**CONSEGNA:** Trasforma in una lista numerata tutte le righe dell'elenco qui sotto, escludendo quelle vuote.

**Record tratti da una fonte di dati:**
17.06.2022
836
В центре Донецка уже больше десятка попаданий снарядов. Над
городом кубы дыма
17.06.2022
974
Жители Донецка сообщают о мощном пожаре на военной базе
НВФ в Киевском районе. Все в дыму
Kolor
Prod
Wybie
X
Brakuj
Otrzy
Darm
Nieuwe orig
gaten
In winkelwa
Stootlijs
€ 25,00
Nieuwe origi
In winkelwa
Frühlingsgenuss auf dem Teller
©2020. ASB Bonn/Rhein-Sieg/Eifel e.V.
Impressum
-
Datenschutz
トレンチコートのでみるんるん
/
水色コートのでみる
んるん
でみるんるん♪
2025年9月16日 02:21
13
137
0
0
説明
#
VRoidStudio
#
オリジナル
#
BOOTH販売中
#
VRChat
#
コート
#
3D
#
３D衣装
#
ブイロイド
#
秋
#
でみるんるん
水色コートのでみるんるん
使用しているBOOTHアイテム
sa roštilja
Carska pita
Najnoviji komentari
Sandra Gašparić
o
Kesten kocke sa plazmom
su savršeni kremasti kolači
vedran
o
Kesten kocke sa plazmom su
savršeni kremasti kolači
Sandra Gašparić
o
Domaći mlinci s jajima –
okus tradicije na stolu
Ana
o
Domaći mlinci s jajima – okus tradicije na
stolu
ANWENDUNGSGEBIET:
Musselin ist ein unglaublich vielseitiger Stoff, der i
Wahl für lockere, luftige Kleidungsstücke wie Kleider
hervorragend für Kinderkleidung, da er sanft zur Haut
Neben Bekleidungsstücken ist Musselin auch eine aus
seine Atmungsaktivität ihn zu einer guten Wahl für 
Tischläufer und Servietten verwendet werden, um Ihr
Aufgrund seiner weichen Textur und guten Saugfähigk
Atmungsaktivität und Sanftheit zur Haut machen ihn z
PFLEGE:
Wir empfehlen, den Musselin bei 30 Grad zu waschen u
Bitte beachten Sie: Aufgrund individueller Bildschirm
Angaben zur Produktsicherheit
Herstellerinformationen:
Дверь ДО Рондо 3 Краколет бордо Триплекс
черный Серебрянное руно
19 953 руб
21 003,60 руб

**SPAZIO RISPOSTA:**
1. 17.06.2022
2. 836
3. В центре Донецка уже больше десятка попаданий снарядов. Над
4. городом кубы дыма
5. 17.06.2022
6. 974
7. Жители Донецка сообщают о мощном пожаре на военной базе
8. НВФ в Киевском районе. Все в дыму
9. Kolor
10. Prod
11. Wybie
12. X
13. Brakuj
14. Otrzy
15. Darm
16. Nieuwe orig
17. gaten
18. In winkelwa
19. Stootlijs
20. € 25,00
21. Nieuwe origi
22. In winkelwa
23. Frühlingsgenuss auf dem Teller
24. ©2020. ASB Bonn/Rhein-Sieg/Eifel e.V.
25. Impressum
26. -
27. Datenschutz
28. トレンチコートのでみるんるん
29. /
30. 水色コートのでみる
31. んるん
32. でみるんるん♪
33. 2025年9月16日 02:21
34. 13
35. 137
36. 0
37. 0
38. 説明
39. #
40. VRoidStudio
41. #
42. オリジナル
43. #
44. BOOTH販売中
45. #
46. VRChat
47. #
48. コート
49. #
50. 3D
51. #
52. ３D衣装
53. #
54. ブイロイド
55. #
56. 秋
57. #
58. でみるんるん
59. 水色コートのでみるんるん
60. 使用しているBOOTHアイテム
61. sa roštilja
62. Carska pita
63. Najnoviji komentari
64. Sandra Gašparić
65. o
66. Kesten kocke sa plazmom
67. su savršeni kremasti kolači
68. vedran
69. o
70. Kesten kocke sa plazmom su
71. savršeni kremasti kolači
72. Sandra Gašparić
73. o
74. Domaći mlinci s jajima –
75. okus tradicije na stolu
76. Ana
77. o
78. Domaći mlinci s jajima – okus tradicije na
79. stolu
80. ANWENDUNGSGEBIET:
81. Musselin ist ein unglaublich vielseitiger Stoff, der i
82. Wahl für lockere, luftige Kleidungsstücke wie Kleider
83. hervorragend für Kinderkleidung, da er sanft zur Haut
84. Neben Bekleidungsstücken ist Musselin auch eine aus
85. seine Atmungsaktivität ihn zu einer guten Wahl für 
86. Tischläufer und Servietten verwendet werden, um Ihr
87. Aufgrund seiner weichen Textur und guten Saugfähigk
88. Atmungsaktivität und Sanftheit zur Haut machen ihn z
89. PFLEGE:
90. Wir empfehlen, den Musselin bei 30 Grad zu waschen u
91. Bitte beachten Sie: Aufgrund individueller Bildschirm
92. Angaben zur Produktsicherheit
93. Herstellerinformationen:
94. Дверь ДО Рондо 3 Краколет бордо Триплекс
95. черный Серебрянное руно
96. 19 953 руб
97. 21 003,60 руб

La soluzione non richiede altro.